AIM OF THE EXERCISE:
Find each line of the entries with the string "what", please, and copy it.

DATA FOR THE TASK:
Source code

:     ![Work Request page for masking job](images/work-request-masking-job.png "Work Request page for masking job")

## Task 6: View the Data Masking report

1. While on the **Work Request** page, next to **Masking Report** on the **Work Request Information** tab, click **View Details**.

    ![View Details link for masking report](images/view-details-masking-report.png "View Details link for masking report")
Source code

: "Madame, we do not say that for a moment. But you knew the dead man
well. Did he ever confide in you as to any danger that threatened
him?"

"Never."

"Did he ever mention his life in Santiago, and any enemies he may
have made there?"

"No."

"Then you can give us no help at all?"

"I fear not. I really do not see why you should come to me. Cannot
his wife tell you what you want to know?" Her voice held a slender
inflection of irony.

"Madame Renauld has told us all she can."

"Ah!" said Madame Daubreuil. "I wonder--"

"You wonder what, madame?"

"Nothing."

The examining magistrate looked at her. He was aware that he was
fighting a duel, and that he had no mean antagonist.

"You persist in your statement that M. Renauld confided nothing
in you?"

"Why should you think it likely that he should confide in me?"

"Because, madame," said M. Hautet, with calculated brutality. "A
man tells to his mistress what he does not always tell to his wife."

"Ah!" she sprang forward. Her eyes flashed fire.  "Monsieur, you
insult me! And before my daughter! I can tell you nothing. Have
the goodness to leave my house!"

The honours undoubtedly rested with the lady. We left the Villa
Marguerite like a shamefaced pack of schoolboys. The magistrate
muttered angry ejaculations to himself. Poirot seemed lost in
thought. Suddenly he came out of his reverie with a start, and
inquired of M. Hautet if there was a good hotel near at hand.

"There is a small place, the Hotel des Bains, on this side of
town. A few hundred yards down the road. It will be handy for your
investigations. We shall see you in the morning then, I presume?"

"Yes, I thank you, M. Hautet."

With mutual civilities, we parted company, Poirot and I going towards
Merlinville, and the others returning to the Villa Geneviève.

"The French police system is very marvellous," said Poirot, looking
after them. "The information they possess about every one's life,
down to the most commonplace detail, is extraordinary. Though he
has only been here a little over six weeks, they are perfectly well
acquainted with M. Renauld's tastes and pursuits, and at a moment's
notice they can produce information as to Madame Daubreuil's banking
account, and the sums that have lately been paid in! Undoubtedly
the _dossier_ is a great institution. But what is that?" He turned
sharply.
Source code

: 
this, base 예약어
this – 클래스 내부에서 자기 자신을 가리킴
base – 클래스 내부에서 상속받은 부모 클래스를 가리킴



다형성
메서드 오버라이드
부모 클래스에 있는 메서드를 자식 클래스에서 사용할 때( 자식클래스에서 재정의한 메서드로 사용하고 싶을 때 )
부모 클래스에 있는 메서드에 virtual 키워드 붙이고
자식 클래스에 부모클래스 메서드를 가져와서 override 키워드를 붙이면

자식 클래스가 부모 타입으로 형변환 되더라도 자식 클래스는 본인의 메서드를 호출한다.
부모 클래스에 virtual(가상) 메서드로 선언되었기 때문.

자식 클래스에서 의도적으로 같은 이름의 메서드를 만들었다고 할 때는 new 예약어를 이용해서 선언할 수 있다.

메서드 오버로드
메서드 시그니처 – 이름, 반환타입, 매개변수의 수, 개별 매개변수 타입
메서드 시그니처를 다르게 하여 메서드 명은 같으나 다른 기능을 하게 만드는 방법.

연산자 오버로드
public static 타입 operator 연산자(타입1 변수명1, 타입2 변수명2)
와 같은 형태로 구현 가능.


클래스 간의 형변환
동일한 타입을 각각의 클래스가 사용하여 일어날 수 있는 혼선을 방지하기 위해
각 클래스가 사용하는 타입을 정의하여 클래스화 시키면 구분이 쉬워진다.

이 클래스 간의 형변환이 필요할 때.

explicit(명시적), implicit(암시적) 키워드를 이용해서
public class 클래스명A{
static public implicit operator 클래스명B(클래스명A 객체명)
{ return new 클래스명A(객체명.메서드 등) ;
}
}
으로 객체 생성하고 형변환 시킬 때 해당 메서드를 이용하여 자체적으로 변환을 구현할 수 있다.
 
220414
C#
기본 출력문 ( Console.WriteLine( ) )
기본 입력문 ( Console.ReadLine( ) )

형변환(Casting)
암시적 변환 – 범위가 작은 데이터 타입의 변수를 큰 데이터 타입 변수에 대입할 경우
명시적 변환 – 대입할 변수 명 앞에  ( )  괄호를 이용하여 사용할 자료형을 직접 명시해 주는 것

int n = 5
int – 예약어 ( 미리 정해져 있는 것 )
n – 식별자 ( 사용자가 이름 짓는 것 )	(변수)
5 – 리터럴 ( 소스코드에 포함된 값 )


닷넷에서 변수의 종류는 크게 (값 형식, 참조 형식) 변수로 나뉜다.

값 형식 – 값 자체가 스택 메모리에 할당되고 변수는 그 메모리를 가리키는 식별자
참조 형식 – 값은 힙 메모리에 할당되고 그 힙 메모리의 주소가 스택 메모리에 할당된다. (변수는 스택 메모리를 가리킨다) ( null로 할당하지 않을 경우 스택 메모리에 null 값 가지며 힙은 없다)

RESPONSE TO THE TASK:
his wife tell you what you want to know?" Her voice held a slender
"You wonder what, madame?"
man tells to his mistress what he does not always tell to his wife."
the _dossier_ is a great institution. But what is that?" He turned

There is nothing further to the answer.